The price of Bitcoin jumped to all-time highs just yesterday following a strong rebound the cryptocurrency saw during the weekend in a move that has added a new leg to this latest bull run.
Last Thursday, the price of Bitcoin collapsed by nearly 8.4%, plunging the cryptocurrency to $17,160 per coin after failing to hold an intraday all-time high of $19,490 the day before.
Meanwhile, bulls managed to take over the price action over the weekend, pushing the price from an intraday low of $16,435 on Friday to as much as $18,192 by the end of Sunday’s session.
This rally was solidified during yesterday’s uptick, with the price of Bitcoin moving 8% higher to once again breach the coin’s all-time highs after settling at $19,700 per coin.
This move has been greeted today with another brief pause in the price action, as bears have managed to push the price to an intraday low of $18,900 while bulls have shown up to pick up the bargain – holding the price above the $19,000 mark so far in the session as the tug of war continues.
Financial professionals have highlighted how Bitcoin’s latest advance is moving in the opposite direction of gold, as the precious metal has declined abruptly in these past few days amid a market-wide risk-on move attitude.
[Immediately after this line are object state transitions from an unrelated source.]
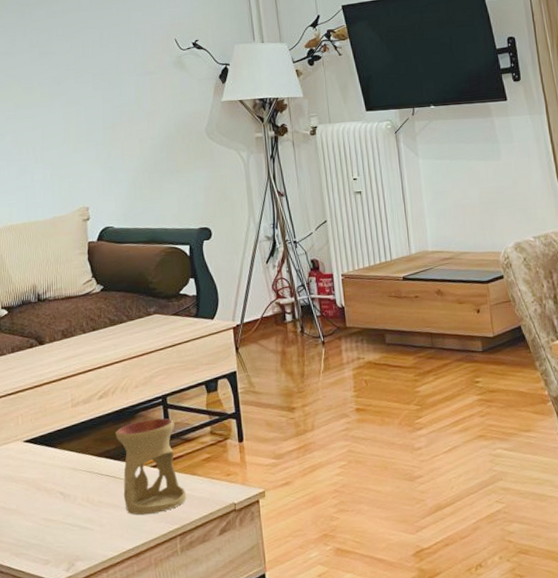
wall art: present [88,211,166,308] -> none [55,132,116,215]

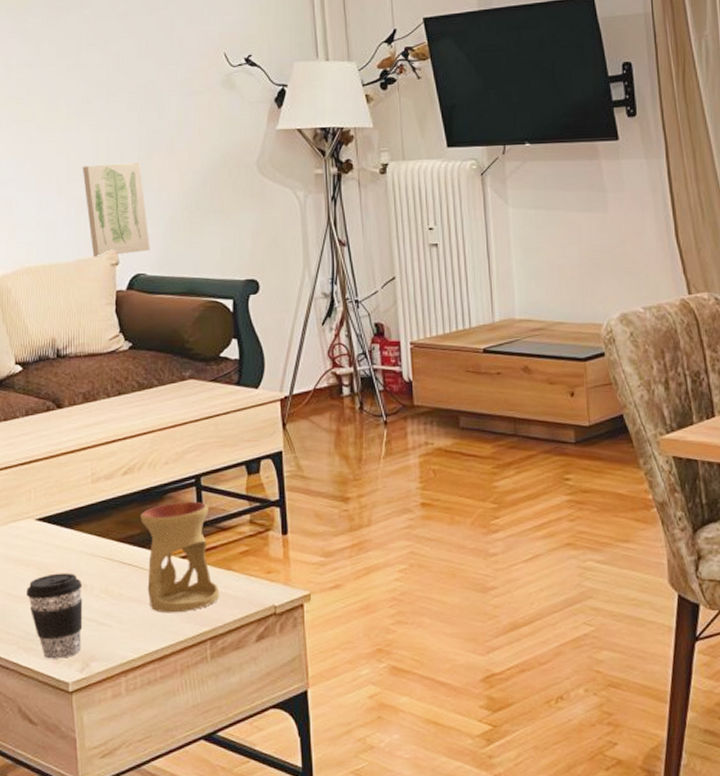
coffee cup: none [17,485,68,562] -> present [27,573,83,659]
wall art: none [55,132,116,215] -> present [82,162,150,258]

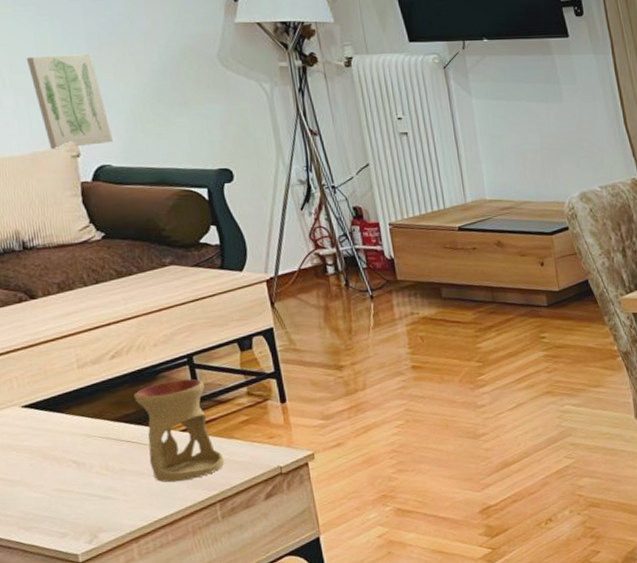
coffee cup: present [27,573,83,659] -> none [20,454,87,535]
A report from JP Morgan recently highlighted that nearly 93 tons of gold have been sold since 6 November, with a portion of that money now flowing into BTC exchange-traded funds, such as those managed by Grayscale, as institutional investors and big Wall Street names seem to be buying the appeal of Bitcoin in a world where cash has been systematically debased by central banks.
Meanwhile, Bitcoin (BTC) advocates think that this second jump to all-time highs is strengthening their view that this is the start of another bull market that could push the price of the coin to new highs as the reputation of cryptocurrencies keeps growing in both Main Street and Wall Street.
“Our thesis is that Bitcoin is gold 2.0, that it will disrupt gold”, said Tyler Winklevoss, a strong advocate from Bitcoin’s potential as a substitute for fiat currency, during an interview with CNBC.
He added: “So we think Bitcoin could price one day at $500,000 a Bitcoin. So at $18,000 Bitcoin, it’s a hold or at least if you don’t have any it’s a buy opportunity, because we think there’s a 25x from here”.
What’s next for Bitcoin?
The hourly chart above shows how bulls showed up to pick up the tab once the price of BTC dropped to the low 16,000s on Friday, with the $16,500 level serving as a launching pad for the rally seen on Saturday.
Meanwhile, today’s downtick in BTC has also been bought by some deep-pocketed investors who managed to quickly raise the price from the high 18,000s to the current quotation, highlighting how there seems to be money on the sidelines still waiting for a dip to enter a long position in the cryptocurrency.
At this stage of the rally, a much sharper pullback should still be expected, as the RSI has not yet shown the natural downtick that comes along with a truly healthy pullback. However, given the significant volume of buying power that seems to be entering every time there’s a dip, chances are that any big drops are more a buying opportunity instead of a chance to short-sell BTC.